Werkopdracht 1: Welke personen worden genoemd in de tekst over het adoptieverzoek? Noem ze allemaal.
Werkopdracht 2:
Beantwoord de volgende vragen over de tekst over het adoptieverzoek.
(a) Welke rechtbank heeft deze zaak behandeld?
(b) Aan welk vereiste uit artikel 1:227 lid 2 BW is niet voldaan?
(c) Wat kunnen verzoekster en de moeder doen nadat de beschikking onherroepelijk is geworden?
Werkopdracht 3: Ga verder met de tekst over het adoptieverzoek, vanaf het punt waar die ophoudt.

ECLI:NL:RBARN:2010:BP2129
Rechtbank Arnhem
- Eerste aanleg - enkelvoudig
- Rechtspraak.nl
Adoptieverzoek door voormalige levensgezel van de moeder
In deze zaak verzoekt de voormalige levensgezel van de moeder om de adoptie van de minderjarigen uit te spreken. Tevens vraagt zij om gezamenlijk met de moeder belast te worden met het gezag over de minderjarigen. De rechtbank oordeelt dat, hoewel niet voldaan is aan het samenlevingsvereiste van artikel 1:227 lid 2 BW, de bijzondere omstandigheden van het geval rechtvaardigen dat hieraan voorbij wordt gegaan in het belang van de minderjarigen. De rechtbank wijst het verzoek tot adoptie toe, maar wijst het verzoek om gezamenlijk gezag af. Na de onherroepelijkheid van de beschikking kunnen verzoekster en de moeder gezamenlijk het gezag laten aantekenen in het gezagregister.

Uittreksels uit records:

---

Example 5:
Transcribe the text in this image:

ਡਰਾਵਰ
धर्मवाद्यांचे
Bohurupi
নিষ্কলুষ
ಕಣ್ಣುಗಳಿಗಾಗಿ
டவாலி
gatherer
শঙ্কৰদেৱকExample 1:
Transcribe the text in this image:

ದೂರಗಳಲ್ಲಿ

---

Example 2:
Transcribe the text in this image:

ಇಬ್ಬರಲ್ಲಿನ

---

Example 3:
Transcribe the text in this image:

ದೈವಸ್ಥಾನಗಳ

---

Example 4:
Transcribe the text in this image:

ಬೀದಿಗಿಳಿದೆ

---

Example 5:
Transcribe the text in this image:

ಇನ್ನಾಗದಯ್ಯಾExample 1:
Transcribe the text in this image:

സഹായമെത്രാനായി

Antwoord 1:
De voormalige levensgezel van de moeder (verzoekster)
De moeder
De minderjarigen

Antwoord 2:
(a) De Rechtbank Arnhem.
(b) Aan het samenlevingsvereiste.
(c) Zij kunnen samen het gezag laten aantekenen in het gezagregister.

Antwoord 3:
De feiten van de zaak zijn als volgt: verzoekster heeft een affectieve relatie gehad met de moeder en zij hebben van 1992 tot 2003 samengewoond. Uit deze relatie zijn twee minderjarigen geboren, die door verzoekster en de moeder in een co-ouderschapsregeling worden verzorgd. De rechtbank overweegt dat de adoptie in het belang van de minderjarigen is, omdat zij door verzoekster als moeder worden ervaren en de minderjarigen schriftelijk hebben aangegeven dat zij willen worden geadopteerd. De rechtbank concludeert dat de minderjarigen niets meer van hun biologische vader te verwachten hebben, wat de adoptie verder ondersteunt. De beslissing van de rechtbank is om de adoptie van de minderjarigen door verzoekster uit te spreken, terwijl het verzoek om gezamenlijk gezag wordt afgewezen.